兄さんはぎゅっと、私を抱き締めて優しく頭を撫でてくれるけど、肩に落ちる滴が告げる。


「わた、私も、兄さんしかいないです……兄さんしか要らないです……」

「ん」

お互いにすがりつくように、抱き締め合う。

強く強く、背中にアザがつく位に強く抱き締めることで、この世に存在していると自覚できた。


「じゃあ、ご飯作らないとね……」

兄さんは最後に私の頬を撫でると、料理を再開させた。

思わず料理なんてどうでも良いとヒステリックに喚きたい衝動に刈られたが、必死に抑えた。


兄さんを困らせたくないもの。


でも、本当はご飯なんか食べなくても良い。

お腹も空かないし、食べるために兄さんと触れあう時間が少なくなるのなら、必要ない。

けど、食べないと兄さんが悲しい顔をするから、仕方がなく摂取している。


「ほら、朝ご飯だよ。席について」

「はい、兄さん」

兄さんは出来上がったフレンチトーストを面前に置くと、私の隣に座った。

パン一枚を、私と兄さんで半分に分け合うだ。

育ち盛りの兄さんには少なすぎるんじゃないかと、聞いたが兄さんは大丈夫だと笑ってた。

私と同じで小食らしい。


「いただきます。……おいしっ」

「そう、良かった」

兄さんはフレンチトーストよりも甘い笑みを見せると、一口かじった。

「甘過ぎやしないかい?」

「兄さんの味付けは絶妙です。

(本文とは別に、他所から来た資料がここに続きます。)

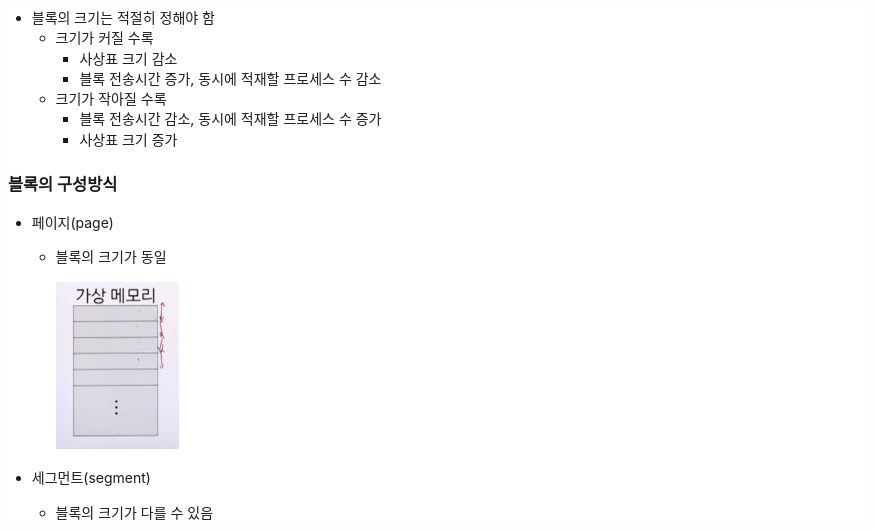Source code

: - 블록의 크기는 적절히 정해야 함
  - 크기가 커질 수록
    - 사상표 크기 감소
    - 블록 전송시간 증가, 동시에 적재할 프로세스 수 감소
  - 크기가 작아질 수록
    - 블록 전송시간 감소, 동시에 적재할 프로세스 수 증가
    - 사상표 크기 증가



### 블록의 구성방식

- 페이지(page)

  - 블록의 크기가 동일

    <img src="./assets/Screenshot 2024-05-02 at 12.00.58 AM.png" alt="Screenshot 2024-05-02 at 12.00.58 AM" style="zoom:30%;" />



- 세그먼트(segment)

  - 블록의 크기가 다를 수 있음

お店持てますよ」

「そりゃありがとう。後はあげるよ。お腹がいっぱいなんだ」


二、三口かじっただけのパンを私のお皿の上に置いた。


「……ありがとうございます」

兄さんから物をもらえるのは嬉しい……けど、兄さんが何か口にしているところは見ていない。

まさか、私の監視の及ばないトイレでつまみ食いでもしているのだろうか。


なにはともあれ。


「……おいしっ」


最後まで美味しくいただきました。